| Collected data entries |
════════════════════

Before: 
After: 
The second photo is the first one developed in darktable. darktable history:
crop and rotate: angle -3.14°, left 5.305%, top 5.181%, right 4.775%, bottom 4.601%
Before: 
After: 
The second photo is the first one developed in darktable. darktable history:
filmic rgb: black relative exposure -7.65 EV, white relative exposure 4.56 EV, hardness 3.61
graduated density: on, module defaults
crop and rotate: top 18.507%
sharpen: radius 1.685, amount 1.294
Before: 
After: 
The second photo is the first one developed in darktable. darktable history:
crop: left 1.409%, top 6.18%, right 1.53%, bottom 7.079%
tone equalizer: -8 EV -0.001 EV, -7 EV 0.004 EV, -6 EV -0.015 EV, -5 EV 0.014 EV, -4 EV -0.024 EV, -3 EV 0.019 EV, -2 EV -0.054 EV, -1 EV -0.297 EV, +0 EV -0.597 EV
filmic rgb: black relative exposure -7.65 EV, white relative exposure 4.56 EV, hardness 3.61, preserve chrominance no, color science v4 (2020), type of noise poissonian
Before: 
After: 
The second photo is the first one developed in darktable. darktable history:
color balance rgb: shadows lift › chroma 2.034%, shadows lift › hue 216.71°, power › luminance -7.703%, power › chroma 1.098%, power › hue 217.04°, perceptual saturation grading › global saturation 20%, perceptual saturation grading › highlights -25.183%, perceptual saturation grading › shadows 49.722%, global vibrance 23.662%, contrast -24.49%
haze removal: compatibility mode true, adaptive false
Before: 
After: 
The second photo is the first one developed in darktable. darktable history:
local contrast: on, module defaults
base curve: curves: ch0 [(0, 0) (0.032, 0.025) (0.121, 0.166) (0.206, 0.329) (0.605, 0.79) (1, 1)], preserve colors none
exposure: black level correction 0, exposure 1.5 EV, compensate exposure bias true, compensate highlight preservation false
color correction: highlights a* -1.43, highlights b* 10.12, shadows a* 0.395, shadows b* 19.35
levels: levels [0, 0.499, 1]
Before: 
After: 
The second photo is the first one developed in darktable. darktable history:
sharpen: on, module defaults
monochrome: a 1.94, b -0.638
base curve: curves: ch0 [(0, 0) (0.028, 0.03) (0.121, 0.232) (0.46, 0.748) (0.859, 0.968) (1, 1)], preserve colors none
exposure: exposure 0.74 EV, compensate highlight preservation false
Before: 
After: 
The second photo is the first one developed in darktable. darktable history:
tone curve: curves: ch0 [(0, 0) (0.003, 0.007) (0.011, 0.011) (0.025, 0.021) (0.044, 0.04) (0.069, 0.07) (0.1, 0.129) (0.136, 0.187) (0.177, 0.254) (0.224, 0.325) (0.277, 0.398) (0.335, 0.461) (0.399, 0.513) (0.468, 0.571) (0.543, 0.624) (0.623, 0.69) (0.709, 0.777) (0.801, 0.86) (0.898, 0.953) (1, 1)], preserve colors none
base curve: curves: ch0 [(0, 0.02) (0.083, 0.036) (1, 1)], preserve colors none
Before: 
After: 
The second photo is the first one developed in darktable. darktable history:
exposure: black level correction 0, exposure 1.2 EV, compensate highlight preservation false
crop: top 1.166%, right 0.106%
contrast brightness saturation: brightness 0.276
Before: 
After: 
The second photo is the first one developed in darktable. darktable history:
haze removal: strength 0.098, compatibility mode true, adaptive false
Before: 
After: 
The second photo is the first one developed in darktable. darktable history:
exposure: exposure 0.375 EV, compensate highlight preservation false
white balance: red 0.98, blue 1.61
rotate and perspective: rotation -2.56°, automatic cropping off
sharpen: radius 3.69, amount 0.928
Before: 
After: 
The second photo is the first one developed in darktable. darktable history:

════════════════════

| SET EXERCISE |
Retype everything from the very first line down to the line containing "of noise poissonian", keeping both of those lines and changing nothing.

| FINISHED ANSWER |
Before: 
After: 
The second photo is the first one developed in darktable. darktable history:
crop and rotate: angle -3.14°, left 5.305%, top 5.181%, right 4.775%, bottom 4.601%
Before: 
After: 
The second photo is the first one developed in darktable. darktable history:
filmic rgb: black relative exposure -7.65 EV, white relative exposure 4.56 EV, hardness 3.61
graduated density: on, module defaults
crop and rotate: top 18.507%
sharpen: radius 1.685, amount 1.294
Before: 
After: 
The second photo is the first one developed in darktable. darktable history:
crop: left 1.409%, top 6.18%, right 1.53%, bottom 7.079%
tone equalizer: -8 EV -0.001 EV, -7 EV 0.004 EV, -6 EV -0.015 EV, -5 EV 0.014 EV, -4 EV -0.024 EV, -3 EV 0.019 EV, -2 EV -0.054 EV, -1 EV -0.297 EV, +0 EV -0.597 EV
filmic rgb: black relative exposure -7.65 EV, white relative exposure 4.56 EV, hardness 3.61, preserve chrominance no, color science v4 (2020), type of noise poissonian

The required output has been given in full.